# garage ceiling joists



## Big Dave (May 17, 2006)

Are the joist running the full width without a beam?


----------



## manhattan42 (Jun 4, 2006)

josh123 said:


> hi- this is my first post to the site.
> i've got a 31' X 21' garage with 2" x 6" ceiling joists spaced 48" o.c. running the 21' direction. i want to hang drywall on the ceiling. if i install two 2" x 8" joists in between the existing joists, they will be 16" o.c. if i am hanging 1/2" drywall is it alright to leave the existing 2" x 6" joists or should i replace them with 2" x 8" joists? i've read that you can't go smaller than a 2 x 8 with a span of 21'. i just need to know what the best way is to frame the ceiling for the intended weight. i appreciate the help.

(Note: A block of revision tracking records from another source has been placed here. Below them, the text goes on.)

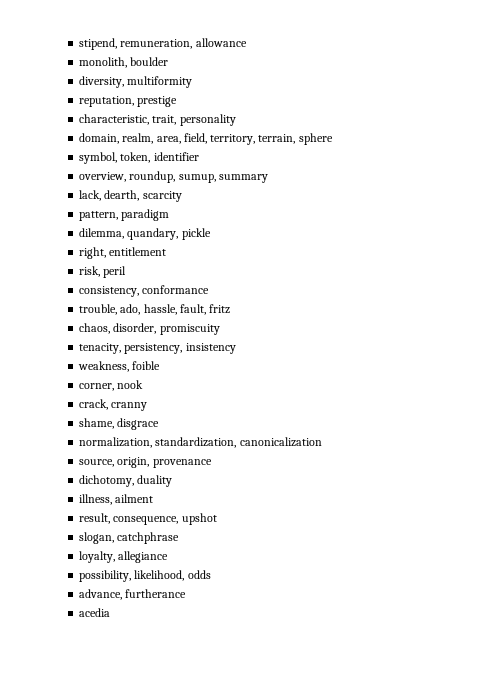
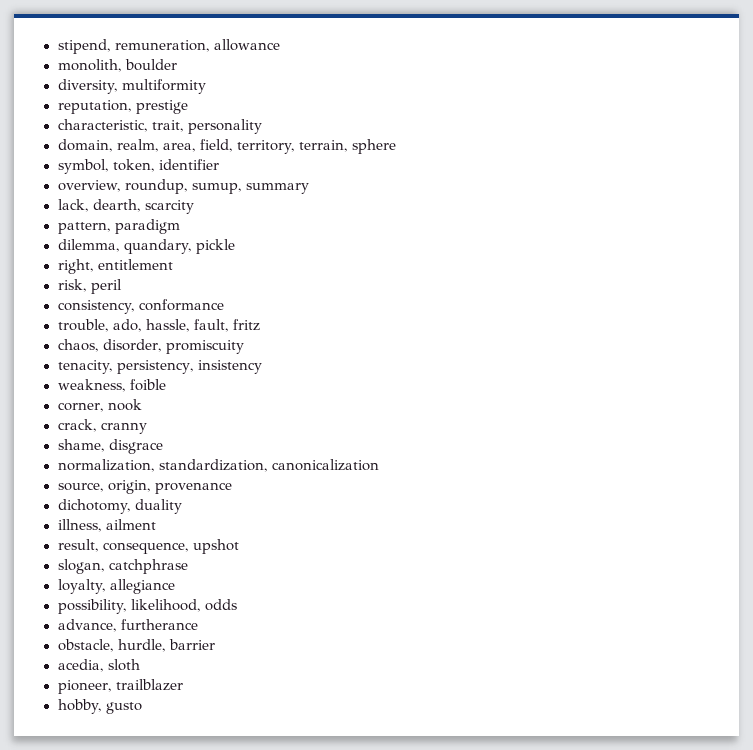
[79,608,111,617] acedia -> [57,639,215,652] [57,659,140,672] [57,679,183,694] [57,699,143,714] obstacle, hurdle, barrier // acedia, sloth // pioneer, trailblazer // hobby, gusto

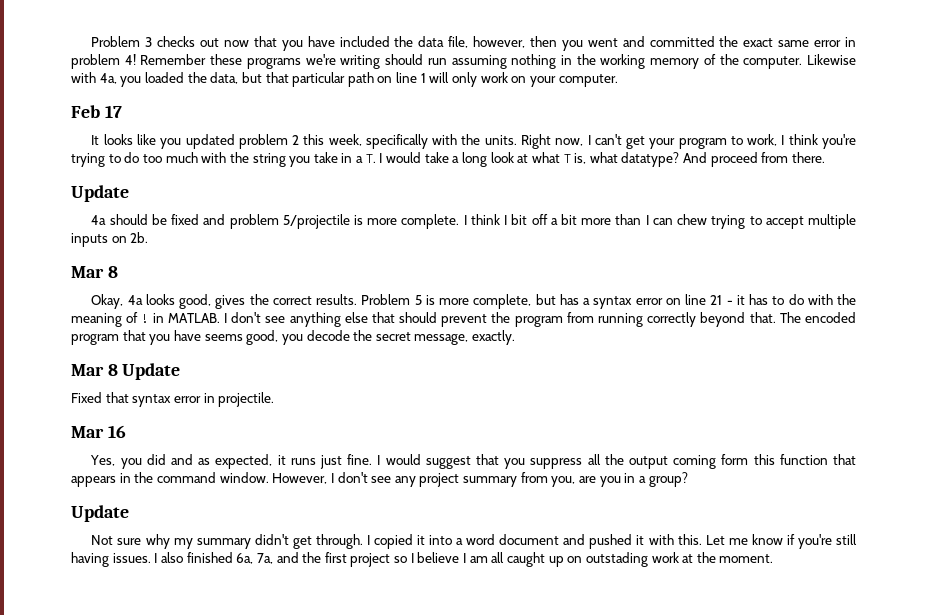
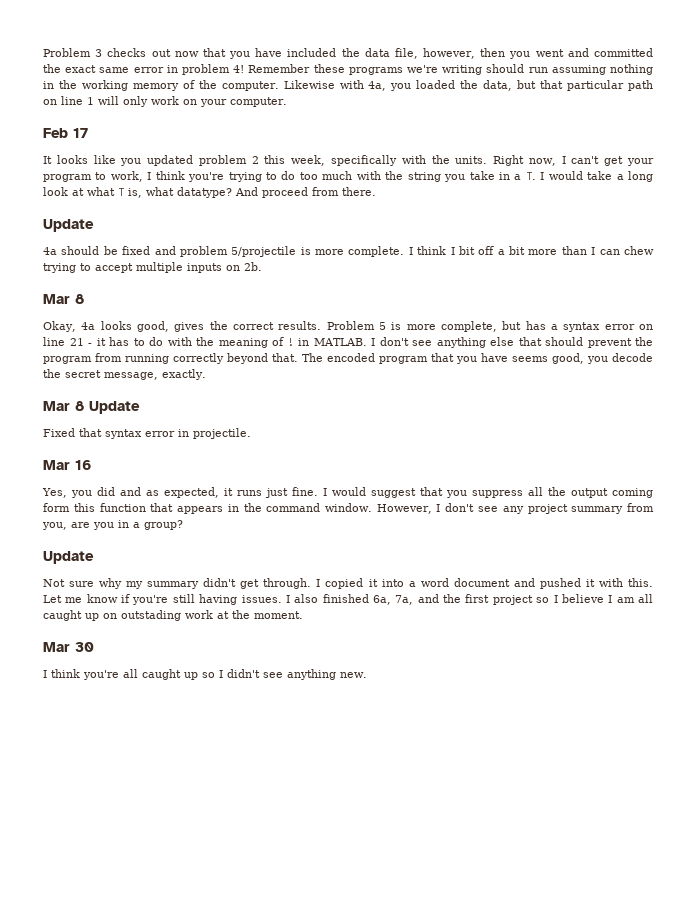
(774, 558) none -> [43,642,94,652] [43,669,367,680] // Mar 30 // I think you're all caught up so I didn't see anything new.

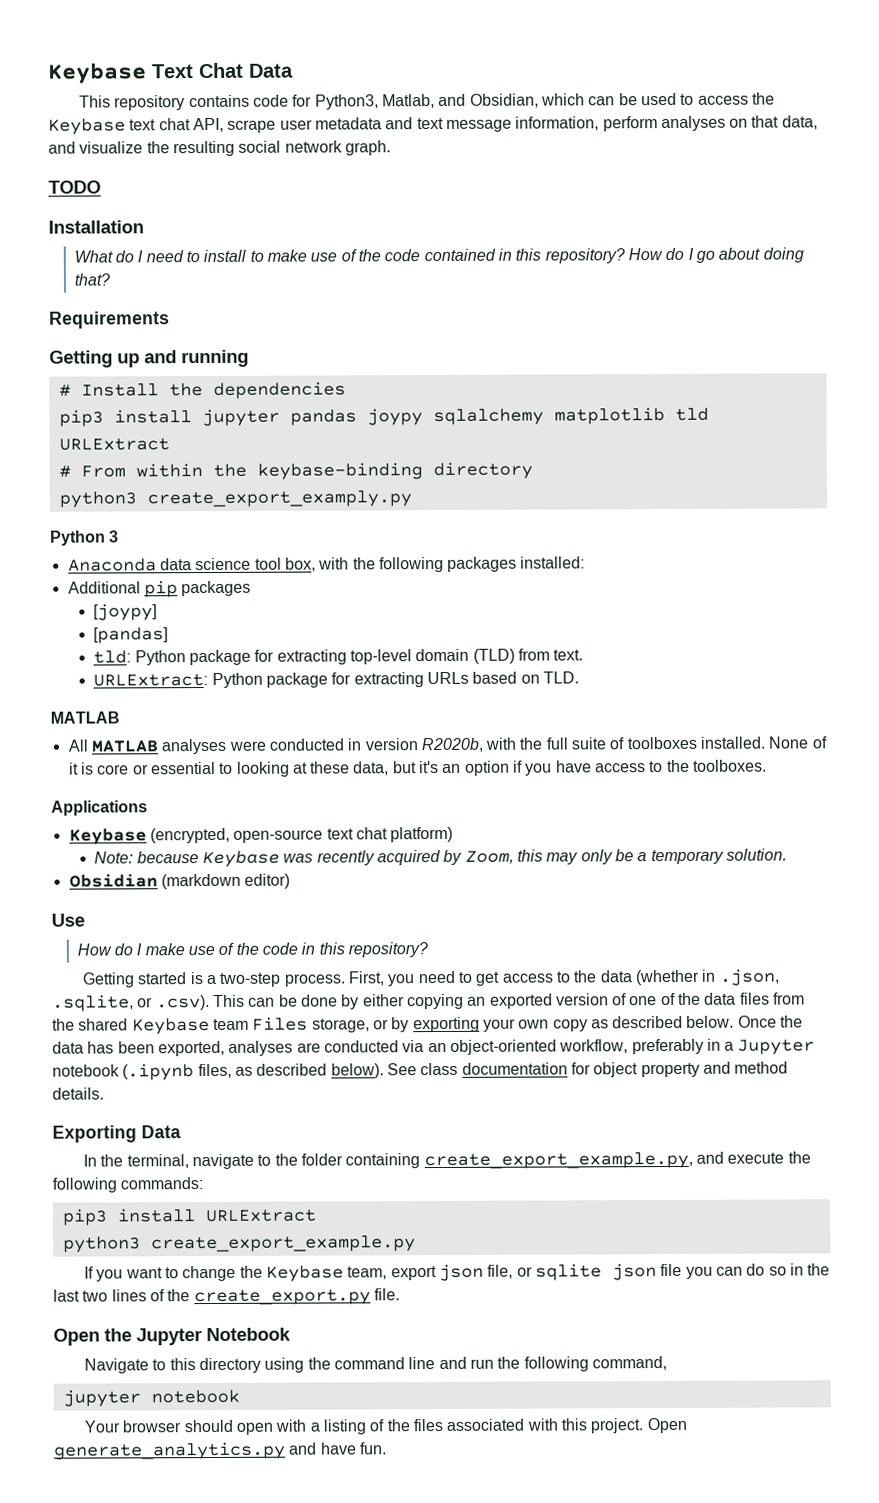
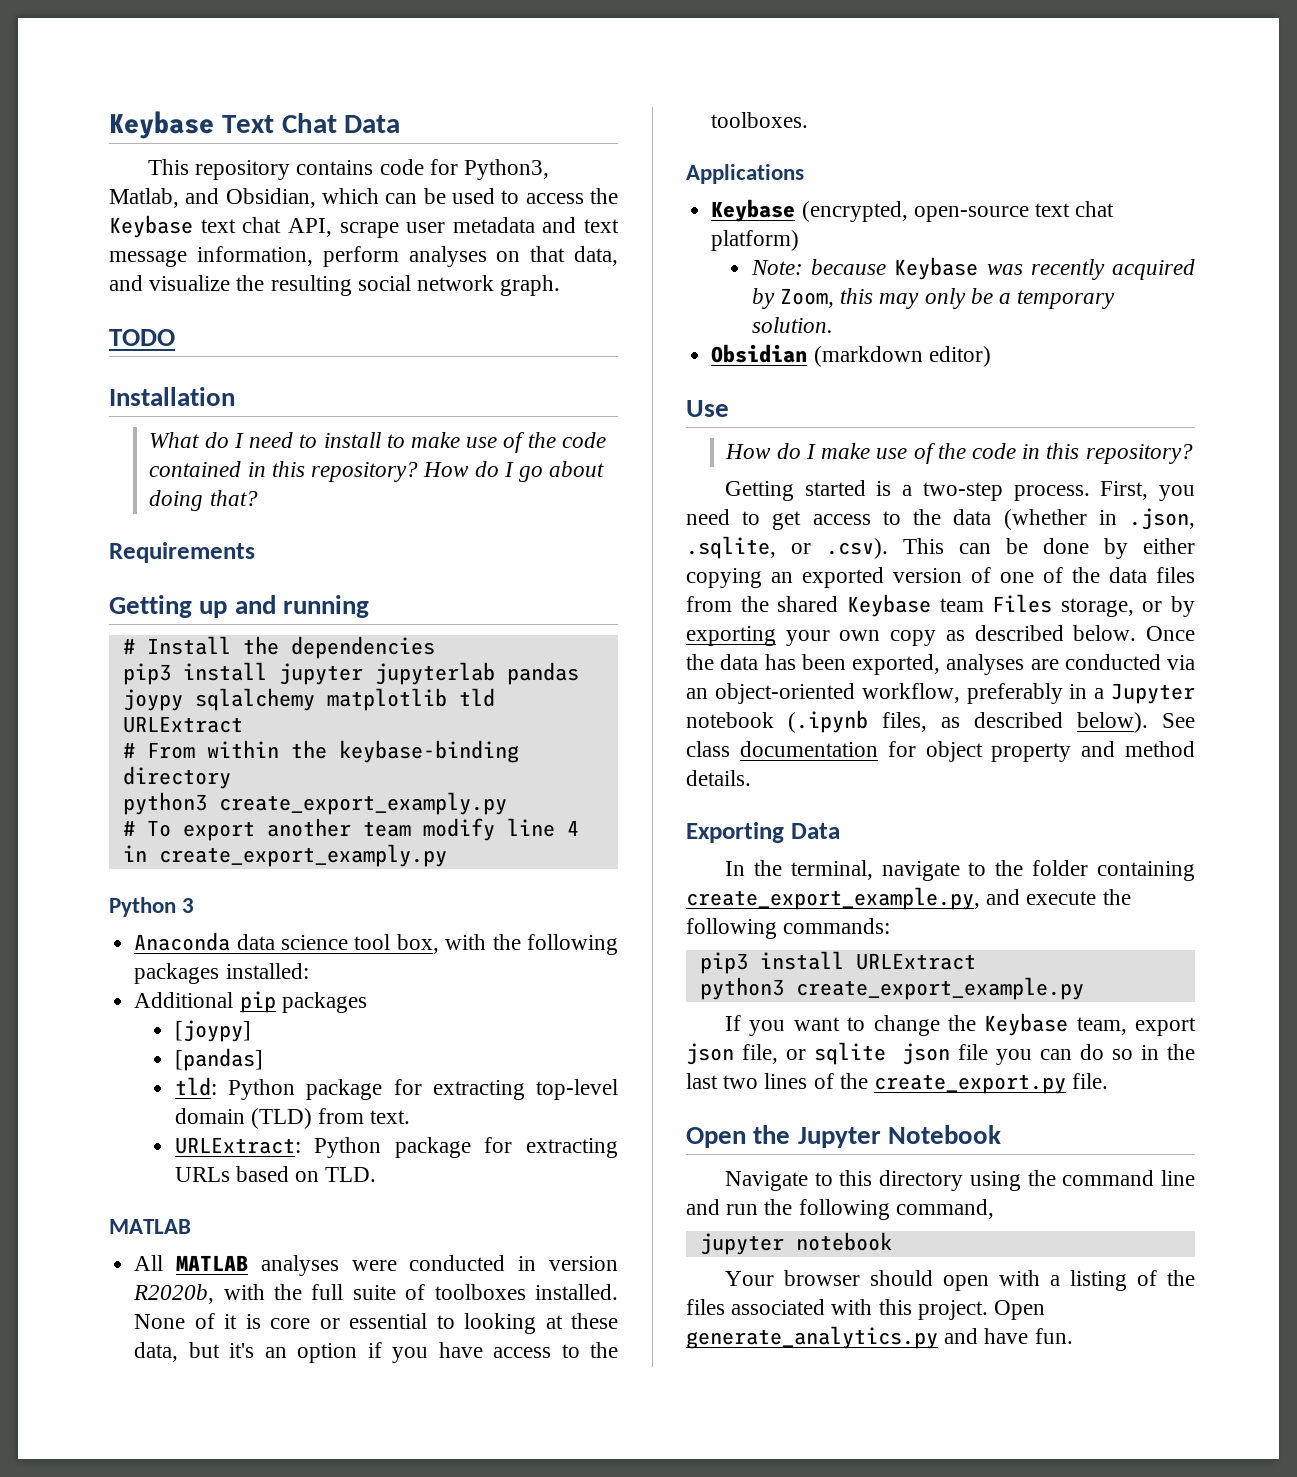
(280, 417) none -> [374,662,495,685] jupyterlab
(412, 499) none -> [122,818,579,841] [122,844,447,867] // # To export another team modify line 4 in create_export_examply.py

According to the _International Residential Code 2003_, you will need all 2x8s 16" on center for an unsupported span of 21' when using SPF lumber. And doing it this way will not permit you any storage to speak of in the attic on the joists.

If you want minimal storage, you will have to go to all 2x10s and frame them 12" on center when using SPF.

There are alternate ways you can achieve what you want using 2x6s, but it involves using stronger more expensive grades of lumber like Doug Fir or Hem Fir, and you may still have to go to 12" on center spacing depending on the species and grade you select.


----------



## josh123 (Jul 5, 2006)

*garage ceiling*

thanks for the help.
yes, i am running the 21' length without a beam (as long as that is acceptable), and there will not be any weight on the joists (no storage above) except for the weight of the 1/2" drywall.


----------



## Reyes23 (Jul 13, 2009)

*I've got your answer*

Use hat channel.it's a metal stud it goes perpendicular to the ceilng joist and screw it on every 12"


----------



## Gary in WA (Mar 11, 2009)

The existing ceiling joists are over-spanned for drywall. They are only rafter ties, hence every 4'o.c., to keep the walls from spreading.

You need 2x10's on all, including sistering the 2x6's, as Manhattan said. http://www.mcvicker.com/resguide/page013d.htm

Or a structural beam to reduce the span. Be safe, G


----------



## Reyes23 (Jul 13, 2009)

Or why not drywall to the roof rafters and have a volted ceiling. I did this to my garage.


----------